Airport Noise Rivals Speak Up National Plan To Cut Air Noise Considered

October 05, 1990|By Peter Hermann | Peter Hermann,Staff writer

WASHINGTON - Local residents who want quieter airplanes flying in and out of BWI got a chance to complain to a national audience yesterday, when they testified before a congressional committee trying to draft legislation for a noise abatement plan.

From Queens, N.Y., to Orange County, Calif., to Linthicum and Severna Park, they came to tell the House Subcommittee on Aviation of problems ranging from litigation to noise-abatement agreements to dealing with the Federal Aviation Administration.

What the committee heard was that people all over the country are bothered by airport noise. "They see that it is a universal problem," said County Councilman Theodore Sophocleus, a candidate for County Executive. "A national plan is the only way to go."

Subcommittee Chairman James L. Oberstar, D-Minnesota, said he wants to draft national noise-abatement legislation within two years. "We have begun the national dialogue," he said.

"People just do not know where to turn for help," U.S. Representative Tom McMillen, D-4th, said during testimony. "As it currently stands, they have to take the airport's assurances that noise abatement measures are effective or they can go to the FAA, whose main mission is to fly planes, not abate noise."

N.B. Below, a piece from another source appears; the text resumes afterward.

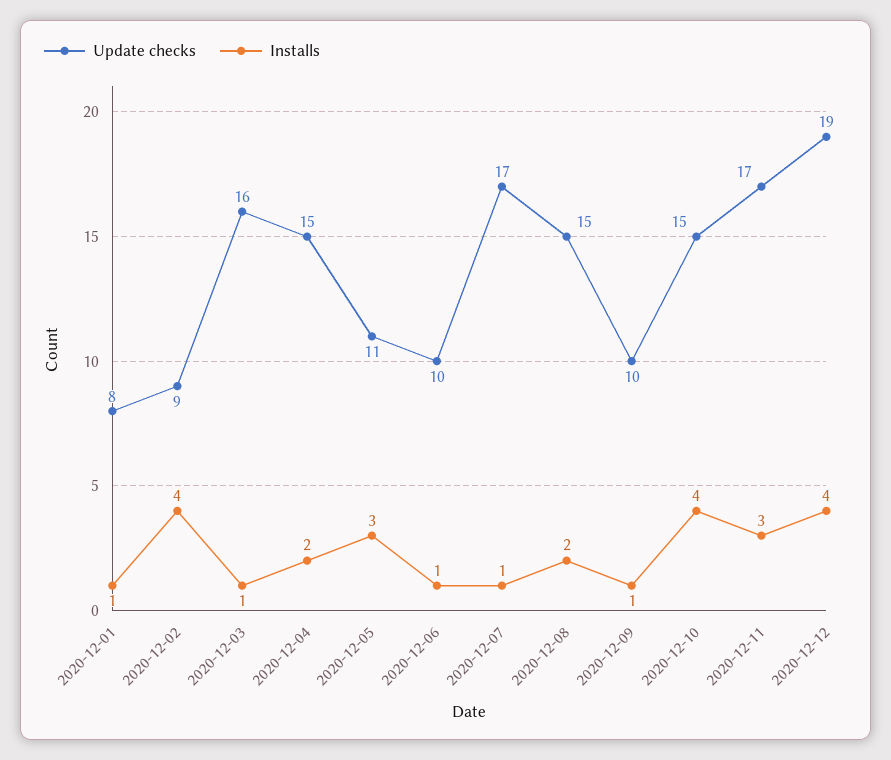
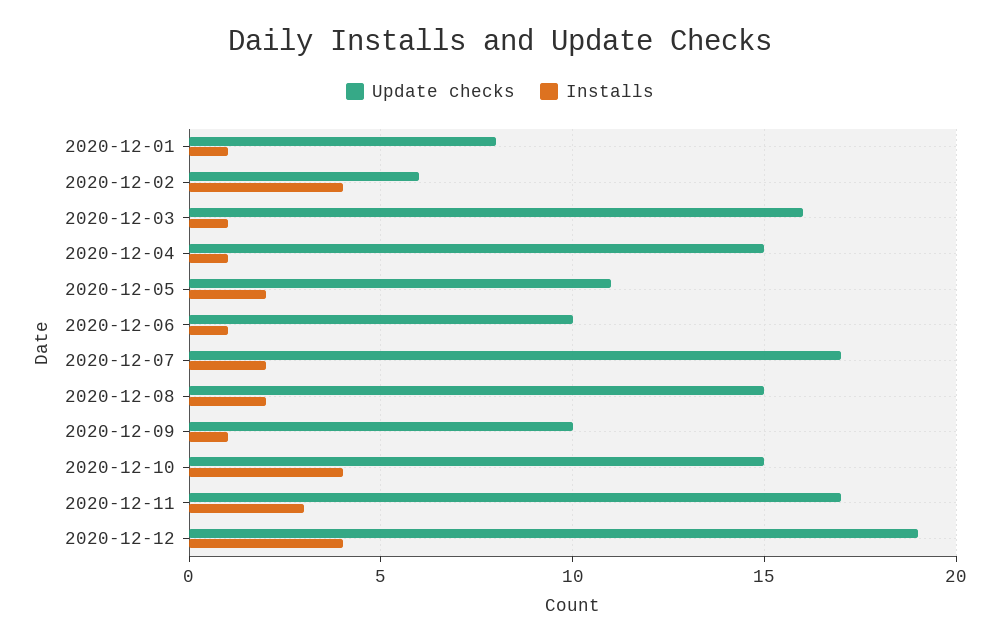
Update checks, 2020-12-02: 9 -> 6
Installs, 2020-12-04: 2 -> 1
Installs, 2020-12-05: 3 -> 2
Installs, 2020-12-07: 1 -> 2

Most people testifying at the hearing on Capitol Hill called for a deadline for phasing in Stage 3 airplanes, which are the only type of aircraft now being built. Older model Stage 2 airplanes, which make up the bulk of the U.S. fleet, are far noisier.

"Pursuit of noise mitigation should not degenerate into a local race for Stage 3 aircraft," Ken Pippin, vice president of the BWI Neighbors Committee, said in calling for a national deadline for such a phase-in. He and others said that if airports mandate Stage 3 airplanes on a piece-meal basis, it will force more Stage 2 planes on other airports.

Committee members said they may require the Environmental Protection Agency to conduct full environmental impact studies whenever an airport or the FAA wants to change a take-off or landing route.

The FAA recently allowed BWI to change a takeoff route, sending some westbound jet aircraft over Elmhurst for the first time. The airport said the change results in less noise for people living in Glen Burnie, but residents complain the airport is spreading noise around to people who never were affected before.

Currently, EIS reports -- which mandate a public hearing -- are only required for major expansion or construction projects.

"Changing a flight track is many months in the making," Congressman Oberstar said. "They do not happen overnight. There is no reason that the process can't be subject to another level of review by the public."

McMillen also proposed an ombudsman to handle outside evaluation of noise complaints.

He and others who testified said individual airports are insensitive to their neighbors and that the FAA is only mandated to promote commerce with regard to safety.

"The FAA has never been to a single airport to evaluate noise-abatement measures," McMillen said. "I am incredulous to this fact."

Not everyone was in full support of a national noise abatement plan, however. Jan Mittermeier, airport manager for John Wayne Airport in Orange County, said she is worried that legislation will overrule local agreements.

John Wayne is about half the size of BWI and has few jet flights, all national, using the airport. It also only accepts Stage 3 aircraft, which is part of an agreement with local residents.

"The new policy should grandfather in these existing contracts," Mittermeier said, "so we have protection against more and more stringent requirements."

Dennis Stevens, president of the Airport Coordinating Team, a 300-member BWI watchdog group, also said he has reservations about a national policy, especially if that will include a federal review board -- as has been mentioned as a possibility.

"The communities around BWI have had a hard-enough time attempting to get state officials to implement meaningful noise abatement," he said. "We don't need the added burden of having to deal with a federal board and possibly the federal courts."